## Your tasks
A: Translate into Spanish the following sentence from the travel account of crossing from Bolivia into Peru: "The day I did leave however, there had obviously been some kind of protest early that morning, as every intersection had broken glass greeting me."
B: Extract from the records every line that contains the string "Silene". Matches are case-sensitive.

Having recovered enough from the Salmonella to be away from the loo for half a day or more , I finally set off for Lima. The police at the Bolivia/Peru border insisted on a donation for Santa Maria before letting me pass, and I grudgingly handed over some coin which was left in my wallet. Santa Maria my arse I thought...
Travelling at altitudes over 4,000 metres I was rewarded with some spectacular views leaving Bolivia, and I´m still in awe at how the farmers cultivate crops on the inclines at those heights...
Peru seemed to be more wealthy from the minute I crossed the border, but that´s quite relative in this neck of the woods. I hit Puno on the first day, and being the pussy that I am stayed two nights to avoid leaving in some quite miserable rain.
The day I did leave however, there had obviously been some kind of protest early that morning, as every intersection had broken glass greeting me. After I found some higher octane fuel I headed out, finding my way partially blocked by some boulders lined up across the highway. This pattern repeated itself with increasing frequency, sometimes heading around a blind corner had me standing on the brakes to prevent flying over the handlebars...
I rode into Puno, and the same broken glass scenario awaited me, except this time the protest was in full swing. Oblidging locals come rushing up and told me either to forget trying to go north, or try and skirt around the protesters. I picked my way carefully through the glass strewn intersections and did so, actually getting ahead of the mob. I asked a bunch of Police officers if I could make it to Cusco - and they just laughed at me... , I had no idea why.

## Supplied material
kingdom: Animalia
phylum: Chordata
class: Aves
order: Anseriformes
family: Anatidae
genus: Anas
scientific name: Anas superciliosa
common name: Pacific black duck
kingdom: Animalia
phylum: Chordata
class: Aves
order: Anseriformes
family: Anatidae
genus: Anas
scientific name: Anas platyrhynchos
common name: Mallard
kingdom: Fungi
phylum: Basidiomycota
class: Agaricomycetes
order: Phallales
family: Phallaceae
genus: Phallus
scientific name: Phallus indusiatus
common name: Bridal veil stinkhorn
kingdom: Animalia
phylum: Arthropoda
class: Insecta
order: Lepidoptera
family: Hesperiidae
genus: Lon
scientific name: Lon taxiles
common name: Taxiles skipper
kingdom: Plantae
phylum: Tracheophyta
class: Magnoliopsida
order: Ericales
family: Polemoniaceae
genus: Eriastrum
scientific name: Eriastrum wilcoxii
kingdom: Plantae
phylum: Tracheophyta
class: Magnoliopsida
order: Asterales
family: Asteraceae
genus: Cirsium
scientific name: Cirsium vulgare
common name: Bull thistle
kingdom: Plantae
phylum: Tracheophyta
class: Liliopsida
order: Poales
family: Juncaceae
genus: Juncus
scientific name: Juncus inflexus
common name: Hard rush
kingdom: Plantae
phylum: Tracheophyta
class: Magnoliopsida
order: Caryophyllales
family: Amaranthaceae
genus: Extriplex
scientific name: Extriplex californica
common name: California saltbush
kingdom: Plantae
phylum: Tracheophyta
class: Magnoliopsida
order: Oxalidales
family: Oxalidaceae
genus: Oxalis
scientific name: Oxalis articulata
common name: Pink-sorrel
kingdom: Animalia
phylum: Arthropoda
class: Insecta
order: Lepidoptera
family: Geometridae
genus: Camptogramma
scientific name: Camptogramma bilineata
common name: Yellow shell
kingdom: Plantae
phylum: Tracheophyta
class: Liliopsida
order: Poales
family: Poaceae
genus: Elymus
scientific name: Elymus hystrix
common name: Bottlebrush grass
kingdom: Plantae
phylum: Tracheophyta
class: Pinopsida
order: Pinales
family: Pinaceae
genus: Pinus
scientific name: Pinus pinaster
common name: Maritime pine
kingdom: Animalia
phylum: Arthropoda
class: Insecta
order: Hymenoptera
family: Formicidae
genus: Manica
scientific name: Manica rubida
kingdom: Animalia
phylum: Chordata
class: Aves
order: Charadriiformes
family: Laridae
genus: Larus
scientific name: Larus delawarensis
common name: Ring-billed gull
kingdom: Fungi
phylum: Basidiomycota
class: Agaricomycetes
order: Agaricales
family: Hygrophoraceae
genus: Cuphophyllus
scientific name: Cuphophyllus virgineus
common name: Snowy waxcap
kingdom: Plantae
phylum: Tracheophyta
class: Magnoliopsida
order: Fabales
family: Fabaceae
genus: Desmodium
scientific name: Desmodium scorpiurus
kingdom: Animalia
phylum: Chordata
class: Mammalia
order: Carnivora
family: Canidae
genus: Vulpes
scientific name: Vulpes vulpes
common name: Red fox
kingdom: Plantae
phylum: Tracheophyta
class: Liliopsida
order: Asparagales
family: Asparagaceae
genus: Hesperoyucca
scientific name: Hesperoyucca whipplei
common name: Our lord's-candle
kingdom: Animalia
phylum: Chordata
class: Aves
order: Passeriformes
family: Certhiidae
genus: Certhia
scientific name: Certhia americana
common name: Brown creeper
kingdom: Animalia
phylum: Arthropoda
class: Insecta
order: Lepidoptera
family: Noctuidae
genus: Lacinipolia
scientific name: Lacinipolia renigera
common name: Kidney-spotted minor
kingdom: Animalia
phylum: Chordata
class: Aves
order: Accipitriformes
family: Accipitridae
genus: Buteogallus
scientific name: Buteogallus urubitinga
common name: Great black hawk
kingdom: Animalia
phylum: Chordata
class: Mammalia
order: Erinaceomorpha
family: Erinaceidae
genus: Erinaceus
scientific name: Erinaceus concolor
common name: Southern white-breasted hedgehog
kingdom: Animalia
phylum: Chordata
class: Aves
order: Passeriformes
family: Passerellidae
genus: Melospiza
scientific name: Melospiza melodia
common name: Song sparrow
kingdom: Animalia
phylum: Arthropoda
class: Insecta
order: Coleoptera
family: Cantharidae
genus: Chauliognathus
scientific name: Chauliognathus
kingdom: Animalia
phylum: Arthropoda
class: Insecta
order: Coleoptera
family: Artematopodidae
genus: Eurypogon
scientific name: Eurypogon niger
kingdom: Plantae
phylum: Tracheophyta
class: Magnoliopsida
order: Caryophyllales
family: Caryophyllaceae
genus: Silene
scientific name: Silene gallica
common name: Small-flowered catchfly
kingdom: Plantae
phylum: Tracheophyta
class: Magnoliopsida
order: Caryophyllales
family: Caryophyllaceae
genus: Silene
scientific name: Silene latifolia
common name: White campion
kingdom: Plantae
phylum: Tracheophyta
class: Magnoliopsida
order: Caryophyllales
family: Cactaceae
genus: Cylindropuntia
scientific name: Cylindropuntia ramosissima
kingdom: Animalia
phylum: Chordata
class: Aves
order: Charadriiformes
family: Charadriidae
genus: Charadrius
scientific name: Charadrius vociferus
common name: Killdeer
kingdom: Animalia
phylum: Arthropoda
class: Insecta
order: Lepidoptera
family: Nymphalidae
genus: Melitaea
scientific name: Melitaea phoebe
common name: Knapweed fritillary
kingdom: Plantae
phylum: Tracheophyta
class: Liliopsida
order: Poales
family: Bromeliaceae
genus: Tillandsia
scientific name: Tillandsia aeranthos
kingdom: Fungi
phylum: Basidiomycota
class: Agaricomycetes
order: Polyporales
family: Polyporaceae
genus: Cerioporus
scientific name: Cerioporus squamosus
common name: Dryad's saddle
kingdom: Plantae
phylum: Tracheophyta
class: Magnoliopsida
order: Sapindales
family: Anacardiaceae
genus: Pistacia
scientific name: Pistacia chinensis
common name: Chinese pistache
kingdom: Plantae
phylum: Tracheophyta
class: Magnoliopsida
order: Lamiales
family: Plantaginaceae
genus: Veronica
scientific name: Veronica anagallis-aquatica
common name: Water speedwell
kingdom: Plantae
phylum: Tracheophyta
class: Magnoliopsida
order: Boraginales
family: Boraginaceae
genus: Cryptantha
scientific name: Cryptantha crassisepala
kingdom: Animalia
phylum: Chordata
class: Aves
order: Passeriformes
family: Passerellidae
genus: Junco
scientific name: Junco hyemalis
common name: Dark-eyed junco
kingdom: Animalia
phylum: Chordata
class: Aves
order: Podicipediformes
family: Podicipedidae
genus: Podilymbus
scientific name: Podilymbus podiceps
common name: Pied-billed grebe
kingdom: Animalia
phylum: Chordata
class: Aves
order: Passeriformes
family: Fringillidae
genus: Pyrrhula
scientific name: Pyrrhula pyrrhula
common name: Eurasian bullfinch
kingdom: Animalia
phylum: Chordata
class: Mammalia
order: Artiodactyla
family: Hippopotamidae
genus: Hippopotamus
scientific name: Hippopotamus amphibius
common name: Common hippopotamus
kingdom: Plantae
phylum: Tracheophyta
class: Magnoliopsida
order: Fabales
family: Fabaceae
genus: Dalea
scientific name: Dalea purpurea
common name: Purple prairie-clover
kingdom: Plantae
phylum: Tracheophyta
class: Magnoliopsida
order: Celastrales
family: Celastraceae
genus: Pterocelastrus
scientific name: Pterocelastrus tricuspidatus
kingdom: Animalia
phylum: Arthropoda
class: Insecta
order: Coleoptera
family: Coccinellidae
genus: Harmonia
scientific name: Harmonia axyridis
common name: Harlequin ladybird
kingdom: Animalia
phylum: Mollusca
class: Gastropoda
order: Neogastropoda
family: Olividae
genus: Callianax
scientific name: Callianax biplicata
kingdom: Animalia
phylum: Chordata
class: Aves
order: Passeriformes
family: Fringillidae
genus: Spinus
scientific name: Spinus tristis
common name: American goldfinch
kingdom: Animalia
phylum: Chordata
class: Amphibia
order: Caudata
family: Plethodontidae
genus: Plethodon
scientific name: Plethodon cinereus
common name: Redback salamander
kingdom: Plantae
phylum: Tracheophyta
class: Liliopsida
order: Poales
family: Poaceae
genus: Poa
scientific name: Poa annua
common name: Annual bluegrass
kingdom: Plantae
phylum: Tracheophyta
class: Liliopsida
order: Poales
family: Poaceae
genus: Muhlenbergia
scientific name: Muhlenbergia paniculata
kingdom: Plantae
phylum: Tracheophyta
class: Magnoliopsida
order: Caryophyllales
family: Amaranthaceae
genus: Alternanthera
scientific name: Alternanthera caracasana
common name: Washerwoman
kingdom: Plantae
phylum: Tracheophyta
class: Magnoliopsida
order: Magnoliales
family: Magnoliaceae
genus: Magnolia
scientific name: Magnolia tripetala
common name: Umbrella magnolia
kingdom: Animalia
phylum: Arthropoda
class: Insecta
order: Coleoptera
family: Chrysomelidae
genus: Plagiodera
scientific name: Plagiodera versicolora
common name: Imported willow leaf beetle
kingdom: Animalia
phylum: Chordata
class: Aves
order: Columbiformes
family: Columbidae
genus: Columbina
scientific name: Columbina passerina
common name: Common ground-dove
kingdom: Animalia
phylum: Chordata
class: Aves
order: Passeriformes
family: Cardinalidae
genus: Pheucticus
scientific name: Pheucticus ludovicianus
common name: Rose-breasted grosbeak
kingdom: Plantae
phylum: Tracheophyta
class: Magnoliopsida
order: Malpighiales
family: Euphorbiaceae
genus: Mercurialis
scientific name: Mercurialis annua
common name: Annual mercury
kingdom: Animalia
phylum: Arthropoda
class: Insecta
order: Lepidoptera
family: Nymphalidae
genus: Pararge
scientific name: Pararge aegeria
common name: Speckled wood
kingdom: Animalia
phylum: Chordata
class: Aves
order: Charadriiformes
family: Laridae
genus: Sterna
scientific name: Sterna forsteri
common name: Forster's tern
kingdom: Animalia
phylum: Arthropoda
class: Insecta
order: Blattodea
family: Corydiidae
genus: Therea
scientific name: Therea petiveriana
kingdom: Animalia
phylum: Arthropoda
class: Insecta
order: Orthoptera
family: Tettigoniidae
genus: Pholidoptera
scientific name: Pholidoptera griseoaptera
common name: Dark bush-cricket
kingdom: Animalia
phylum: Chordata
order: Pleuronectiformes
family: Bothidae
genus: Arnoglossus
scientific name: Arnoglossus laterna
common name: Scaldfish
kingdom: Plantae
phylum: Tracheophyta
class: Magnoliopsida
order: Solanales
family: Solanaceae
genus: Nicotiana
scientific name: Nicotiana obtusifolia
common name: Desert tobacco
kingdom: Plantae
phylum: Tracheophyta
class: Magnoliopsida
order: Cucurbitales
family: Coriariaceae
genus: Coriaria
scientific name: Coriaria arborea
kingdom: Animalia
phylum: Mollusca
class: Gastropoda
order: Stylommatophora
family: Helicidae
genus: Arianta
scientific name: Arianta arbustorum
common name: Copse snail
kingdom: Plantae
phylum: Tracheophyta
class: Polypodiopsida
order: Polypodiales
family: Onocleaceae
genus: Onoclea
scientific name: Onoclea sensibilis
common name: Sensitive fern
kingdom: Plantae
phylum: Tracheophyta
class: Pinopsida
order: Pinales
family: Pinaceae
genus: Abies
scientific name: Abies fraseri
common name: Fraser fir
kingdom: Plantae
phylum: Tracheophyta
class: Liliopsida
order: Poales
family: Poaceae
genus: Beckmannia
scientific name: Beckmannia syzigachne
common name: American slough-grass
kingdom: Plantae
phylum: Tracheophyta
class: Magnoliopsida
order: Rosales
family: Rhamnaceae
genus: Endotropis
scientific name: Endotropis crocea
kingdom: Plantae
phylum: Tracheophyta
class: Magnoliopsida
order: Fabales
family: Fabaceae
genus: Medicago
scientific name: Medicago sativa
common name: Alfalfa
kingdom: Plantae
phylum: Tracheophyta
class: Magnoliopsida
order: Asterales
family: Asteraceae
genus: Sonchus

## Answers provided
A: Sin embargo, el día en que por fin me fui, era evidente que había habido algún tipo de protesta temprano esa mañana, ya que en cada intersección me recibían cristales rotos.

B:
genus: Silene
scientific name: Silene gallica
genus: Silene
scientific name: Silene latifolia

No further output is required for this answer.